Séminaire IRAA 2026 « Bâtir en terre crue à Nîmes (IV e s. av. n.è – III e s. ap. n.è). Marqueurs, fluidité et économie d’un système constructif » par Émilie Léal (INRAP)
Mercredi 28 janvier
16h30 – 18h30
Salle Reinach
86 rue Pasteur, Lyon 7 (4e ét.)
Séminaire coordonné par P. Péfau et H. Wurmser
Émilie Léal (Inrap, Archéologie des Sociétés Méditerranéennes UMR 5140)
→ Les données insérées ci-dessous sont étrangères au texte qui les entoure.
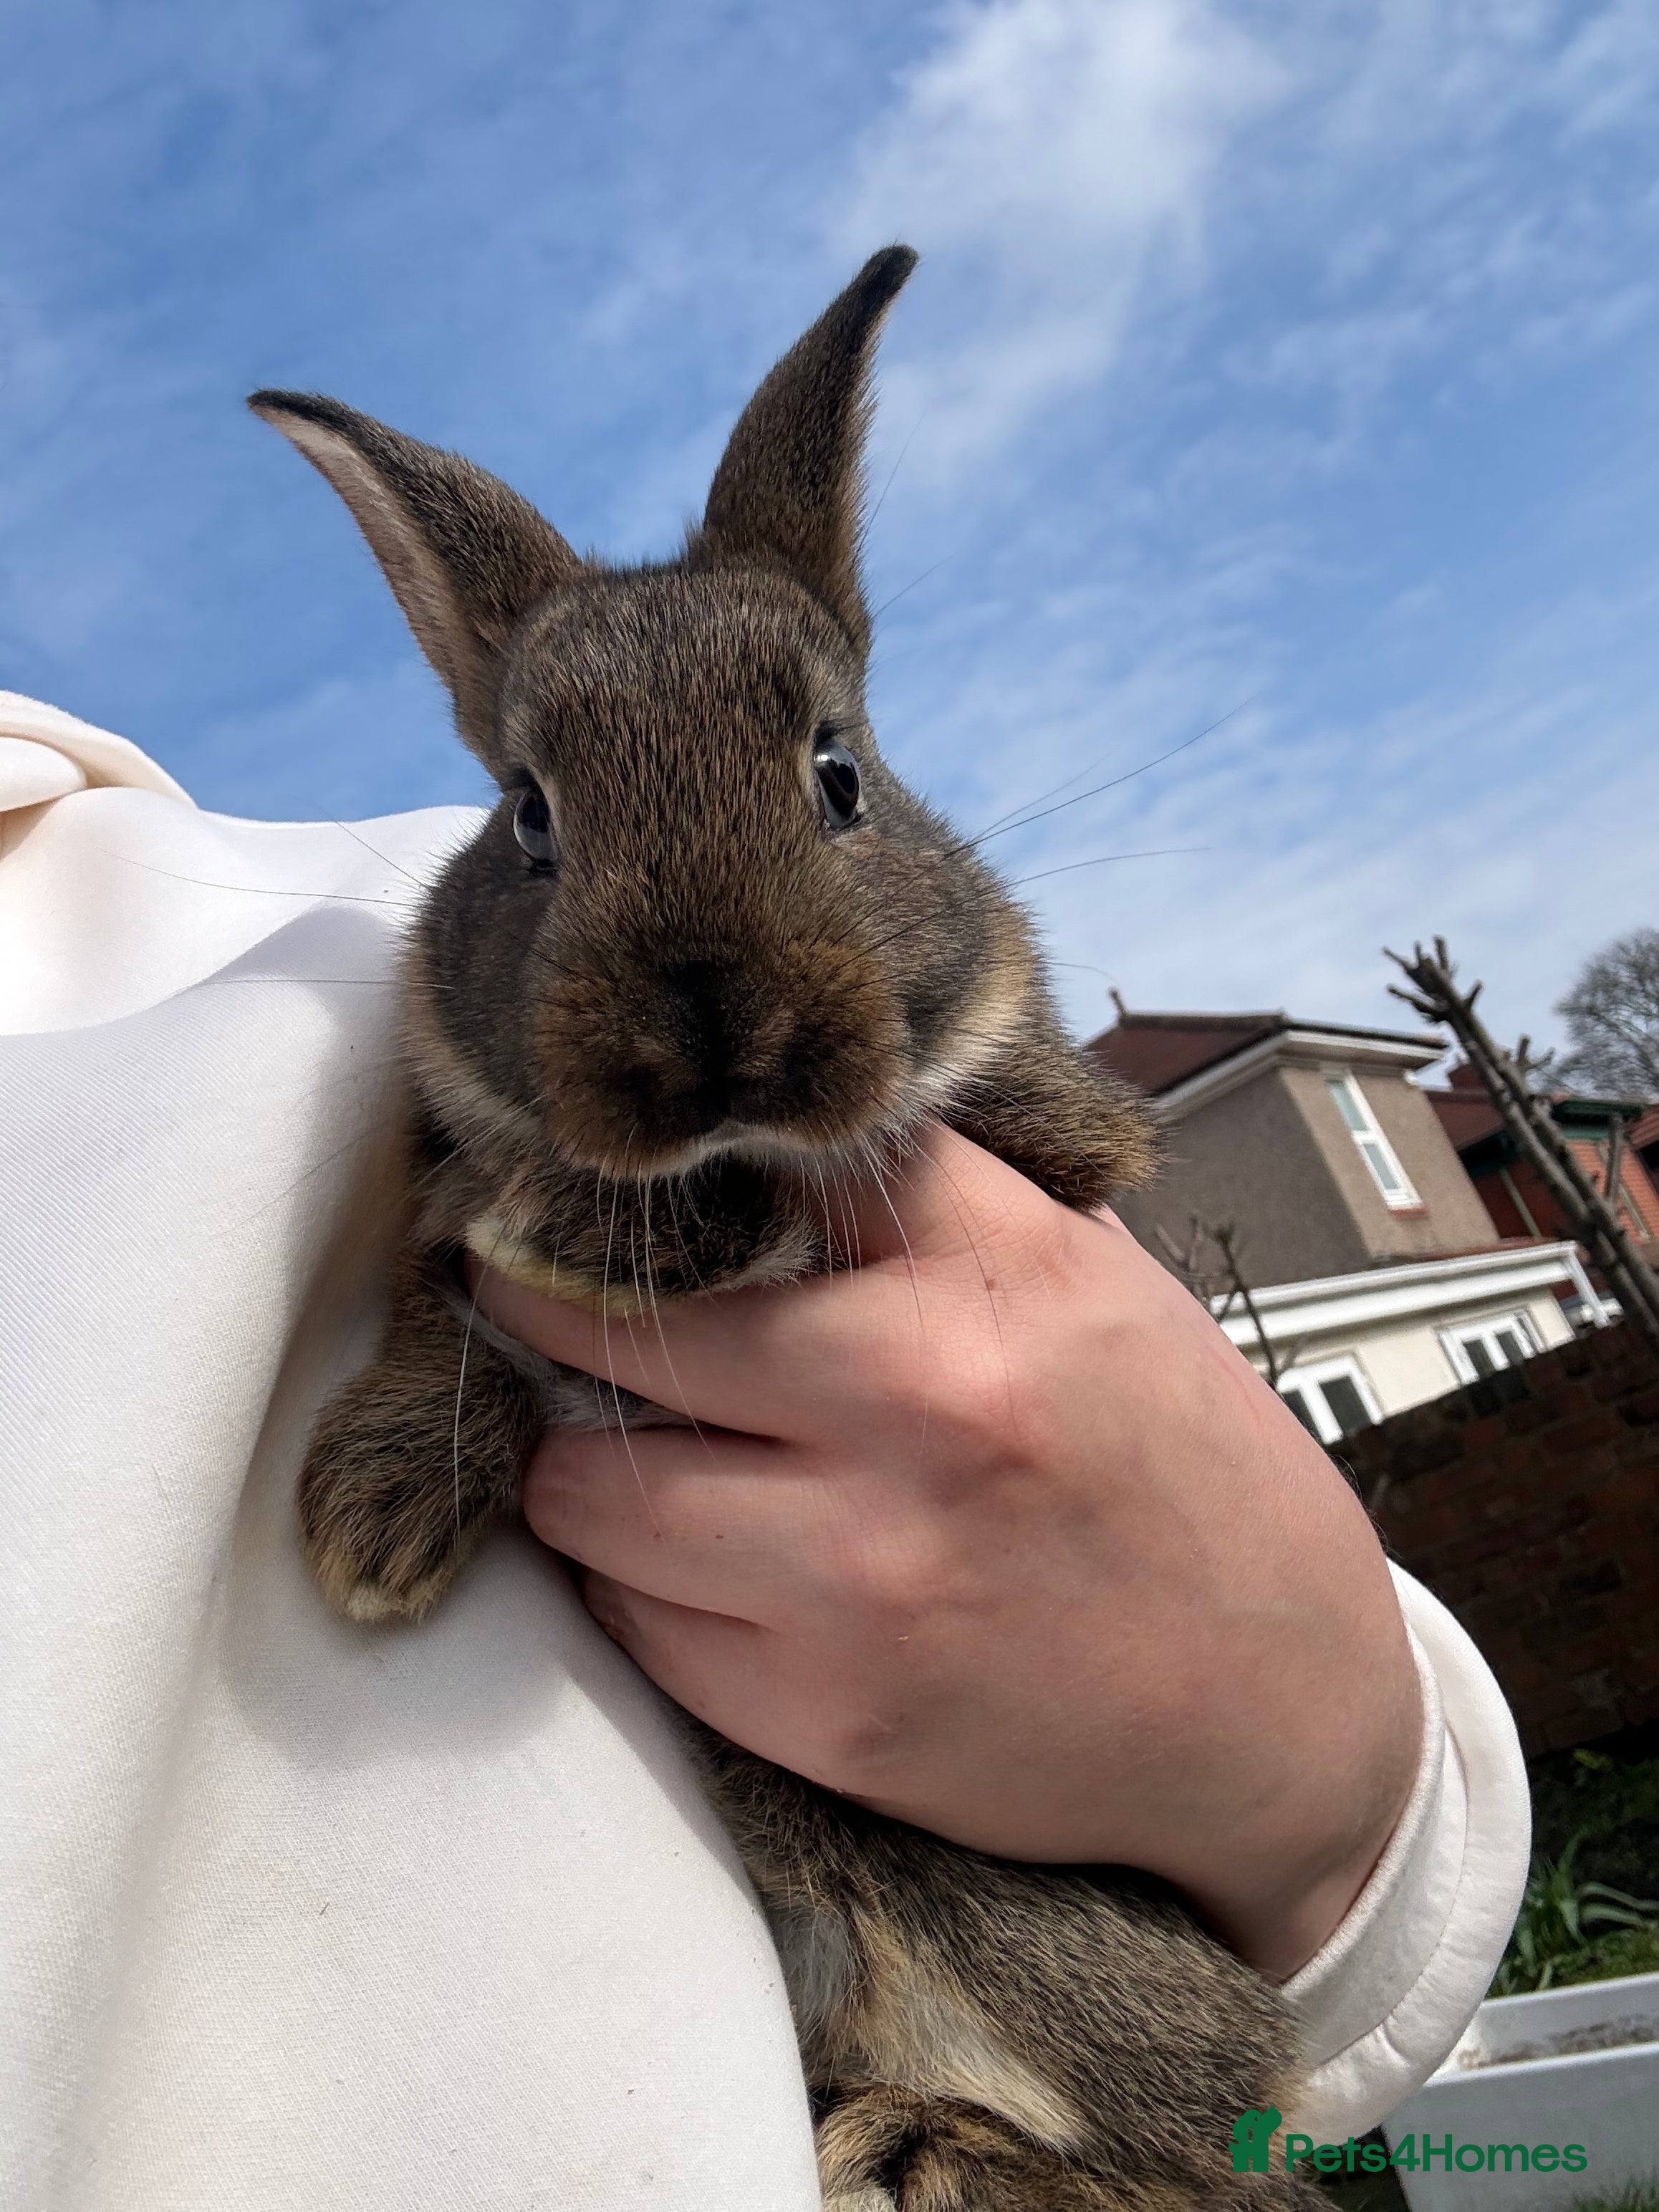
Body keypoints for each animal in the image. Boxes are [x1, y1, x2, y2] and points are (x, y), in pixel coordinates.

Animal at [252, 247, 1318, 2212]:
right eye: (528, 817)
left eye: (836, 774)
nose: (715, 1030)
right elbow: (446, 1298)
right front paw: (374, 1516)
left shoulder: (1040, 1133)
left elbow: (802, 1180)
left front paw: (592, 1237)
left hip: (1008, 1926)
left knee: (1197, 2157)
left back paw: (924, 2150)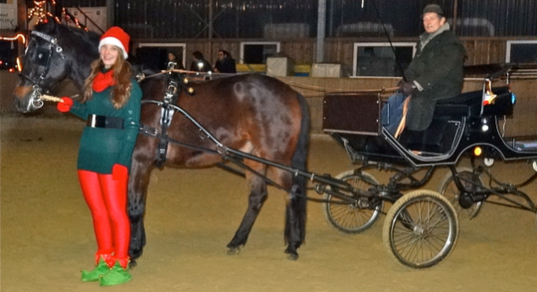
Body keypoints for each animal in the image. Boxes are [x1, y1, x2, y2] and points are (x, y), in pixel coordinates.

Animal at [13, 21, 310, 266]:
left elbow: (134, 207)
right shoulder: (130, 163)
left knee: (293, 191)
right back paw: (238, 241)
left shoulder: (139, 161)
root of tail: (291, 92)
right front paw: (137, 244)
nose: (20, 99)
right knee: (257, 197)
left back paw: (293, 245)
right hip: (252, 157)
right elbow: (133, 205)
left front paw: (132, 253)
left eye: (40, 54)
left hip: (277, 158)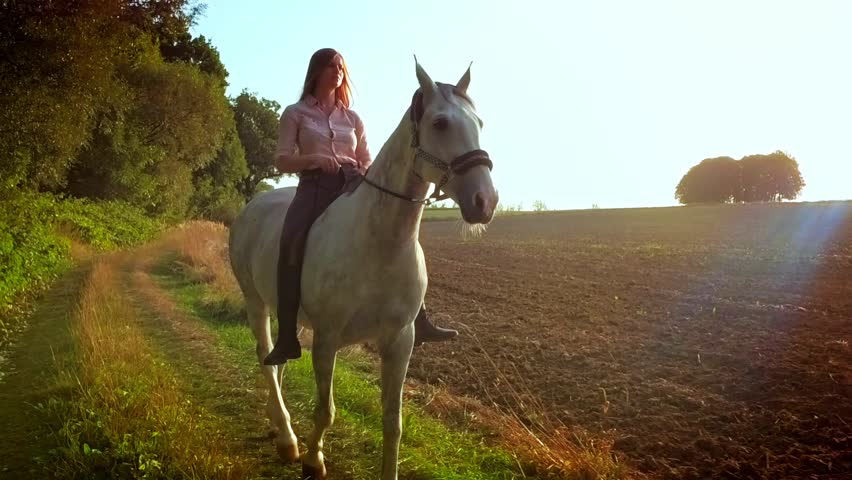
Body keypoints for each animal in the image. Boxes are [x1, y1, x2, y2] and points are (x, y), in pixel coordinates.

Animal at [228, 61, 500, 480]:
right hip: (254, 301)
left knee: (279, 359)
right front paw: (313, 460)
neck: (380, 245)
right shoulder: (327, 340)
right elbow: (325, 411)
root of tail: (252, 207)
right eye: (439, 123)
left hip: (289, 317)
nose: (485, 202)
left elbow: (393, 422)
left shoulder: (400, 342)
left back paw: (278, 426)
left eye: (480, 122)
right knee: (266, 360)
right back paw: (288, 439)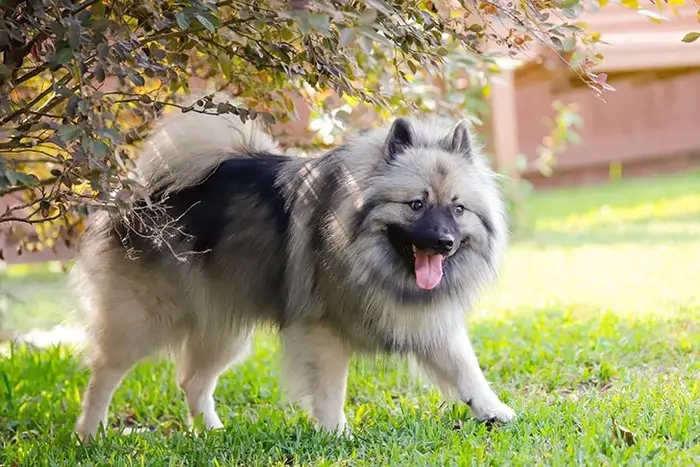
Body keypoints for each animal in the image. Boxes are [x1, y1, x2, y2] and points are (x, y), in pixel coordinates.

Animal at [74, 93, 516, 440]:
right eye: (416, 204)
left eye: (458, 209)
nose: (443, 242)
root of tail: (142, 195)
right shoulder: (323, 331)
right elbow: (331, 389)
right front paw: (336, 432)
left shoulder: (428, 322)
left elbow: (466, 370)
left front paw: (493, 410)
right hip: (144, 320)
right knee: (104, 376)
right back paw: (90, 434)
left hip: (222, 322)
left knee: (193, 380)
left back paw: (211, 432)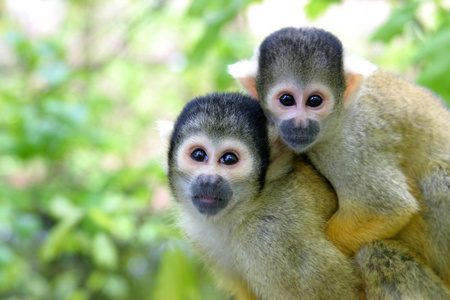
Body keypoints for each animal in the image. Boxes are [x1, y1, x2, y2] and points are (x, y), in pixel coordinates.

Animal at [229, 26, 450, 284]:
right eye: (286, 100)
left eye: (315, 101)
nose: (300, 124)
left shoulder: (348, 146)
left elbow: (386, 208)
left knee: (436, 179)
Nîmes est une agglomération protohistorique implantée dès le VI e s. av. n.è. sur les pentes méridionales du Mont Cavalier, sans forcément, pour cette époque ancienne, avoir été enclose dans un mur d’enceinte. Celui-ci ne semble être construit qu’à partir du IV e s. av. n.è. À partir de cet oppidum, la ville s’agrandit amplement vers la plaine et est à nouveau enclose à l’époque augustéenne. Le nouveau périmètre ainsi défini multiplie par quatre la superficie intra-muros toutefois pas urbanisée totalement, certains secteurs restant vierges de constructions. Le centre urbain de Nîmes a fait l’objet de plusieurs fouilles d’ampleur ces vingt dernières années, au cours desquelles des constructions en terre crue avaient pu être brièvement observées. La thématique de la terre crue n’a cependant été véritablement investie qu’assez récemment à l’aune de découvertes remarquables réalisées dans le cadre d’opérations préventives comme celles de la « rue Rouget de l’Isle » ou de « Cadereau-Jean-Jaurès » (dir. G. Vincent, Inrap). Ces deux quartiers, mêlant habitats et espaces économiques, sont entièrement construits en terre crue, avec la terre massive puis la brique crue comme techniques de construction (quasi) exclusive. Ils permettent d’en suivre les développements et variations techniques mais également de mettre en évidence les marqueurs topo- et stratigraphique qu’elle induit et d’en percevoir les modalités d’approvisionnement ou les procédures de recyclage, pour une période qui s’étend du IVe siècle av. n.è. au IIIe siècle ap. n.è.